▶ _TEXTO DO DOCUMENTO_
----
O relatório do BC contribuindo para a discussão de juros

Relatório de Estabilidade Financeira (Publicação semestral do Banco Central do Brasil)
Brasília v. 11 no 2 set. 2012 p. 1-63(pdf)
….2.3 Crédito
…….O saldo total da carteira PF aumentou 7,9% no semestre e 18,7% em doze meses, alcançando R$1,01 trilhão em junho e passando a corresponder a 23,7% do PIB, razão considerada ainda baixa no comparativo internacional (gráfico 2.3.5). Mais uma vez, o financiamento habitacional foi o principal responsável pelo crescimento, acumulando alta de 17,7% no semestre e de 41,0% em doze meses (tabela 2.3.1). Essa modalidade alcançou 5,5% do PIB, ante 4,2% um ano antes, consolidando-se como a mais representativa na carteira PF.

Apesar de ser a modalidade com o maior ritmo de expansão, observou-se redução na velocidade de crescimento do crédito imobiliário nos últimos doze meses, assim como movimento de desaceleração semelhante no índice de preços dos imóveis residenciais.(30) A relação entre o valor do financiamento e o valor do bem financiado, o loan-to-value (LTV), permaneceu em patamar sustentável, atingindo 71,5% em junho, praticamente sem alteração em relação a dezembro de 2011.
----
▶ _ENUNCIADO_
De acordo com o texto sobre crédito do Banco Central, qual foi o valor do loan-to-value (LTV) em junho?

(Imagens de visualização de dados)
----
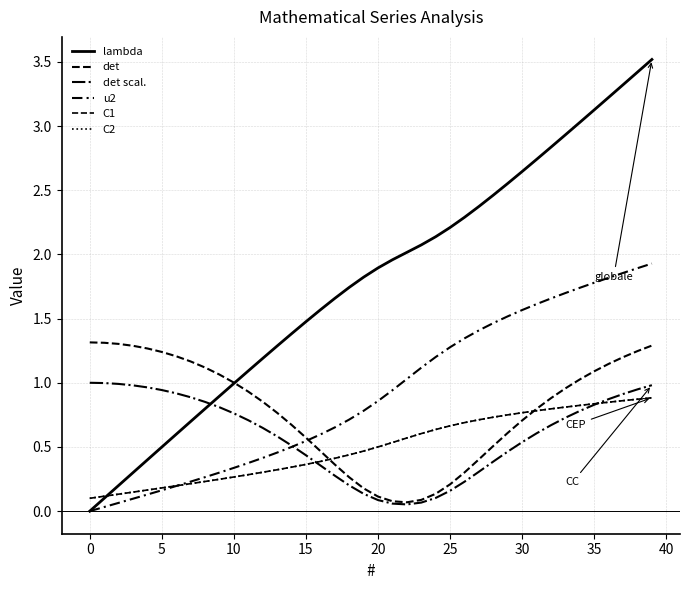

Is this an area chart (filled region under the line)?

No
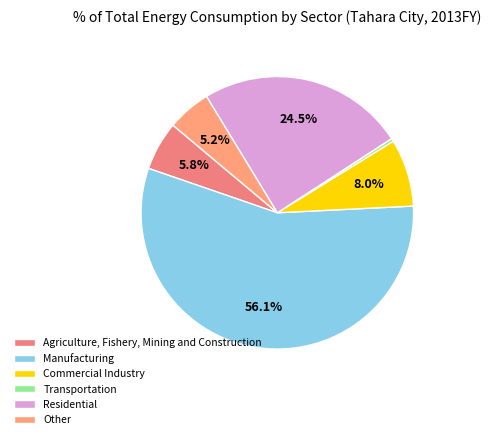

To the nearest percent, what is the combined percentage of Other and Commercial Industry?

13%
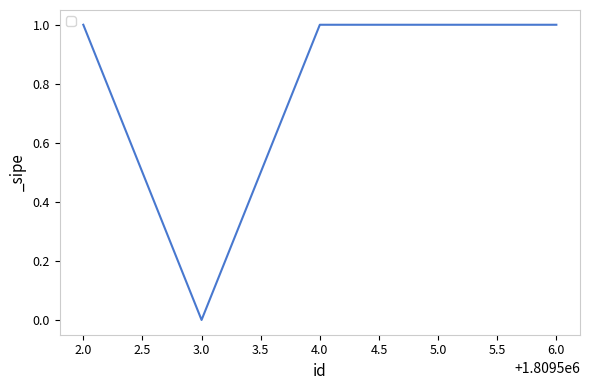

How many distinct data groups are displayed?

1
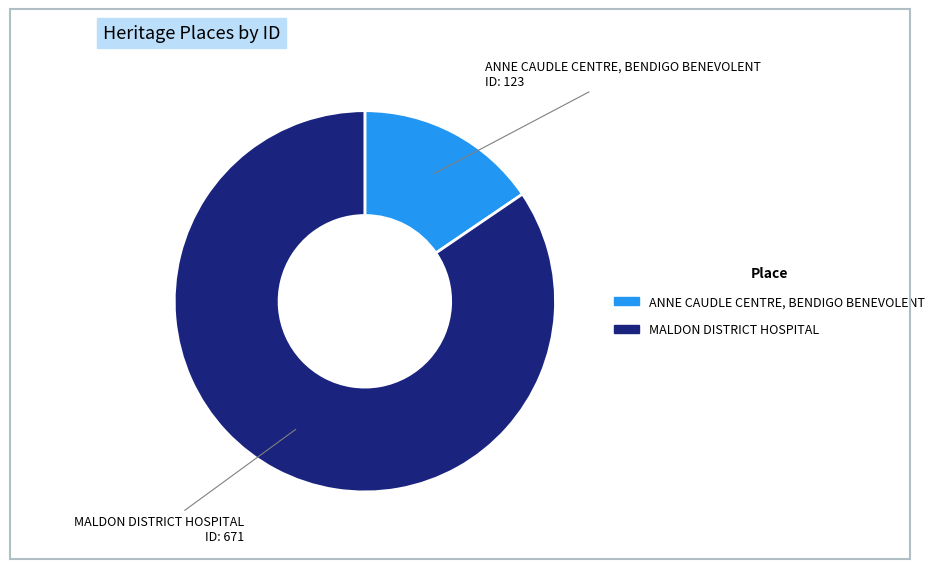

Which category has the smallest portion of the pie?

ANNE CAUDLE CENTRE, BENDIGO BENEVOLENT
----
▶ _RESPOSTA_
O LTV atingiu 71,5% em junho.